For banks planning to enter the platform business, there are currently seven avenues:
Product platform: In this model the platform company aggregates products from various sellers and offers them to buyers. Retailers such as Amazon, eBay and Alibaba follow this model. In banking, the DBS Marketplace for used cars is an example of a product platform.
Service platform: Airbnb and Uber are the first names that come to mind as examples of a service platform, which like the product platform, aggregates service offerings from different providers and presents them to customers looking for the same.
Payments platform: Probably the first port of call for banks, the payments platform marks a revolution in the way payments are made, transported, received and incentivized. It is largely responsible for making payments cheap, real-time, fast, and simple enough to consummate on a mobile phone. While there are innumerable examples of payments platforms, no list is complete without PayPal, Square, and Apple Pay. In India, the Unified Payments Network is a standout example.

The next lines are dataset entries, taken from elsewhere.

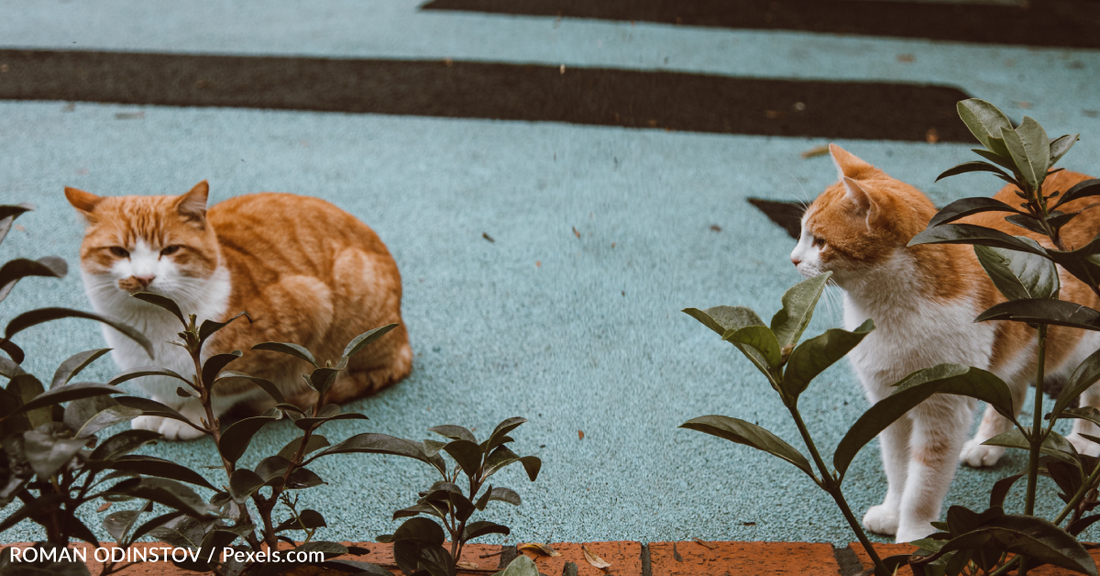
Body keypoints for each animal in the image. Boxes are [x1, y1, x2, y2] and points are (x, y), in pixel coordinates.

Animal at [67, 180, 413, 441]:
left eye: (171, 250)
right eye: (118, 251)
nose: (143, 277)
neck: (151, 327)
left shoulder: (306, 306)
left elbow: (223, 391)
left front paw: (190, 418)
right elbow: (165, 394)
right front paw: (158, 409)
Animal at [792, 146, 1100, 543]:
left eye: (820, 242)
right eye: (803, 235)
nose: (793, 259)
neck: (890, 311)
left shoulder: (943, 412)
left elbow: (923, 483)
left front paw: (914, 535)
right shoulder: (887, 405)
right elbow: (898, 468)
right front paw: (892, 514)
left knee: (1090, 395)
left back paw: (1085, 441)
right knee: (1013, 389)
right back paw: (989, 444)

Investment platform: Another area of immediate interest for banks is the investment platform business, exemplified by the likes of Prosper, Lending Club, Funding Circle and Upstart, which connects borrowers (especially of small loans) to lenders. Banks intermediate the actual financial transactions for a fee.
Social platform: A necessary part of modern life, the social platform needs no introduction. Networks, such as Facebook, have now entered the banking space with peer-to- peer “social payments”. Conversely, one could perhaps cite HSBC Connections Hub as an example of a bank-sponsored social platform where business customers can connect, interact and do business with one another. Once social payments gain traction, more banks will likely set up social platforms of their own.

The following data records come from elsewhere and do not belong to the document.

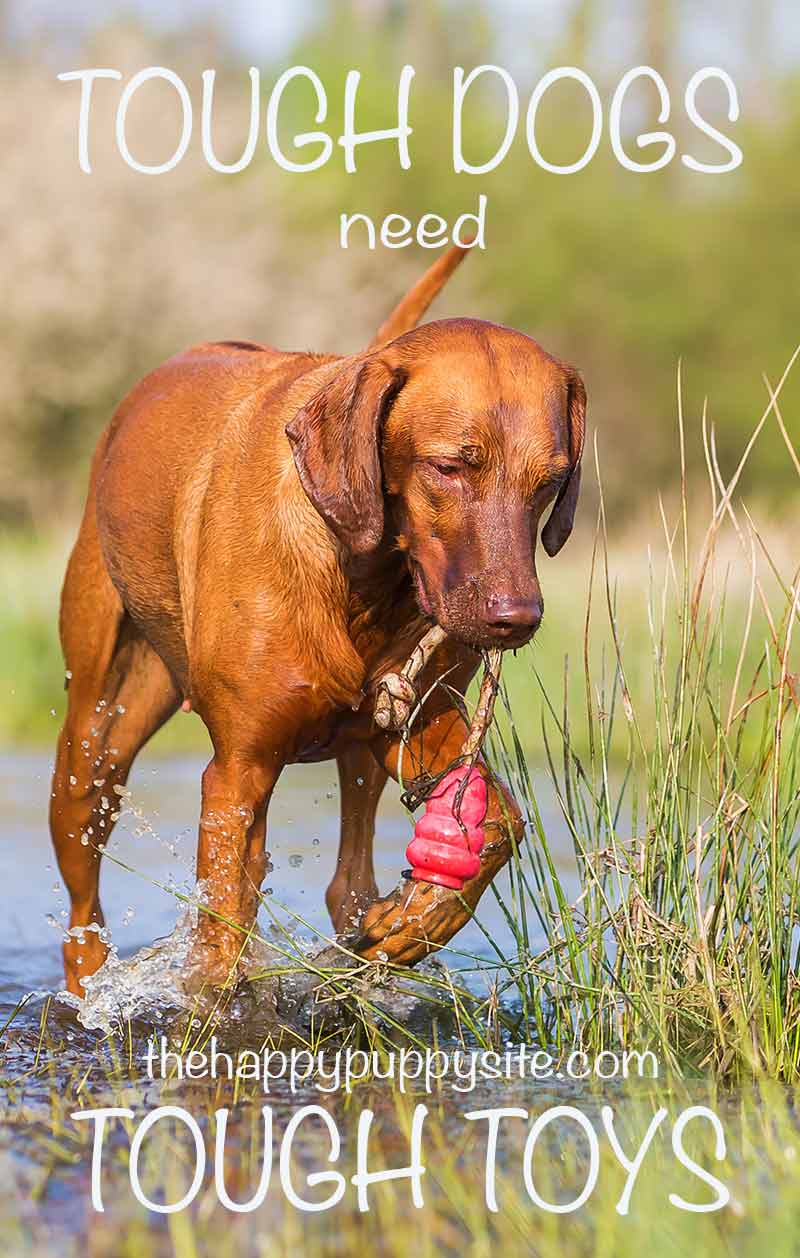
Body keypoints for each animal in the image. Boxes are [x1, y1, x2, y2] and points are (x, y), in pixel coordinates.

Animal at [51, 245, 588, 991]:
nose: (517, 619)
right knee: (85, 913)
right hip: (92, 746)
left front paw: (420, 918)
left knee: (347, 882)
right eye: (449, 467)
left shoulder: (419, 720)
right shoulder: (238, 769)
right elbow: (218, 939)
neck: (366, 578)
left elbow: (501, 819)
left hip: (358, 749)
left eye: (550, 482)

Communication platform: WhatsApp and WeChat are the frontrunners among communication platforms and both have enabled in-chat payments. This is an avenue for banks to be part of their ecosystems and facilitate both financial and non-financial transactions passing through. In India, ICICI Bank has pipped its rivals by becoming WhatsApp’s partner bank for the initial launch.
Social gaming platform: Several gaming networks, including Second Life, allow gamers to buy and sell stuff using virtual currency. While regulations may deter them for now, is it possible that someday banks will participate in such platforms, helping to both move and trade real and virtual money?
Which of the above platforms a bank chooses depends on its unique circumstances. Regardless of that choice, there is one thing that every bank must do to succeed in its platform business, and that is tie up an extensive ecosystem from end to end to offer frictionless, seamless customer experience. This is exactly what DBS – which prefers to be known as Digital Bank of Singapore – is doing so successfully by bringing key participants, from developers to Fintech to private equity firms, together.
Platform banking is inevitable, and huge benefits await those who get it right, not just reach, scale, efficiency and growth, but also unprecedented valuations: typically, a platform business secures a valuation that is 2 to 3 times what a linear business would receive. Of 2017’s US$ 700 billion private equity financing, US$ 494 billion went to platform businesses.
In return, platform banks can deliver immense value to investors, elevate the economy by fostering sharing and collaboration, and be part of one of the biggest business revolutions in recent memory.